■ **Exercise prompt**:
Only a number is wanted here: the number of lines of the data that include "Research".

■ **Records provided**:
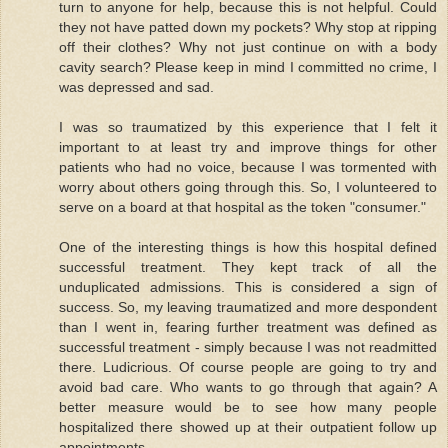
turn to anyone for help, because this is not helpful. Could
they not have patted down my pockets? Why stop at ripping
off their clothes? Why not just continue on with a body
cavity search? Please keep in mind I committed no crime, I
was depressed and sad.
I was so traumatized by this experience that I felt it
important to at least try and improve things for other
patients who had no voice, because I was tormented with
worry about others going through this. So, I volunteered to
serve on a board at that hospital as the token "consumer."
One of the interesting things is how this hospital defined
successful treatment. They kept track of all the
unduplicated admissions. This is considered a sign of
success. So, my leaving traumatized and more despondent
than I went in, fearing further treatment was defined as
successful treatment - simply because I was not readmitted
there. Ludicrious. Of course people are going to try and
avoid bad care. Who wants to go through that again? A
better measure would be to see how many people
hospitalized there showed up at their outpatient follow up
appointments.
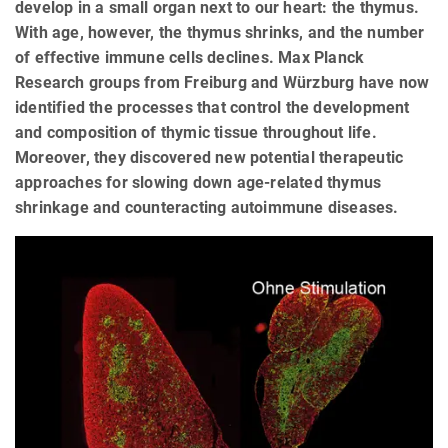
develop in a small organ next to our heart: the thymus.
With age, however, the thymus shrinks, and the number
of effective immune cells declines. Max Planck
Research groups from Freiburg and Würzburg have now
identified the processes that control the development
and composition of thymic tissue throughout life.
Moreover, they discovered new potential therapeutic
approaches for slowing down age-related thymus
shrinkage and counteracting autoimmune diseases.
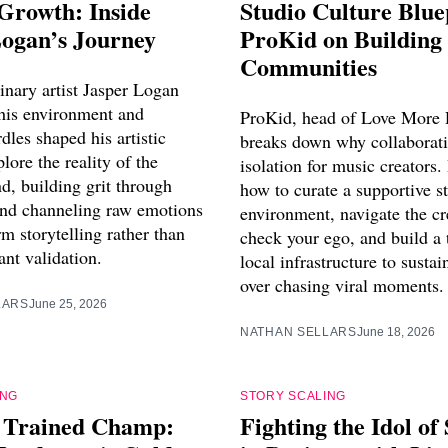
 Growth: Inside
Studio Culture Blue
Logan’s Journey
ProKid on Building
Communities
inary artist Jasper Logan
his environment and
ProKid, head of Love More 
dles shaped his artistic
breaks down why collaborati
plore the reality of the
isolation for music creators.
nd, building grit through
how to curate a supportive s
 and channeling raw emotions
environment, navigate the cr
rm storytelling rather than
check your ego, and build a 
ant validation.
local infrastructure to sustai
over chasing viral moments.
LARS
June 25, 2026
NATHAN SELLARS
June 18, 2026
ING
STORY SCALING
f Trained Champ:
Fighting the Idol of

---

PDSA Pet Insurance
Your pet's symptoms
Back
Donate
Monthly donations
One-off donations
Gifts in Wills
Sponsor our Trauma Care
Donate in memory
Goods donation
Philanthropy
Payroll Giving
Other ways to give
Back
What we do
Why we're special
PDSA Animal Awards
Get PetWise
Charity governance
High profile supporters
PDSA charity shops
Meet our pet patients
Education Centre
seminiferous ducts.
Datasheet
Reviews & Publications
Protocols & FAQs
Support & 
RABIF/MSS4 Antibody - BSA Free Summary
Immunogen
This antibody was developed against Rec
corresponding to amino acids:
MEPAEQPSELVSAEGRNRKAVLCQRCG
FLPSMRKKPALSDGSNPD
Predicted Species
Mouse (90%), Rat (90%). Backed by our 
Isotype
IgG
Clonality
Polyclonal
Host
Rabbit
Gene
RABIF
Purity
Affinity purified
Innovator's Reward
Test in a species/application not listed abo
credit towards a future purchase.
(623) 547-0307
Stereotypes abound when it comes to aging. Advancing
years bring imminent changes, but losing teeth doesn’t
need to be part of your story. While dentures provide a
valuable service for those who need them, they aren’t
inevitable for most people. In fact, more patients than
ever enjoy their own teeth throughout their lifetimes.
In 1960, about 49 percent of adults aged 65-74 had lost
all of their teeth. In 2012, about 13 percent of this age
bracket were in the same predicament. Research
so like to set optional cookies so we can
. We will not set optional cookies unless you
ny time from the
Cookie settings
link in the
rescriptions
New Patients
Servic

■ **Result of this task**:
2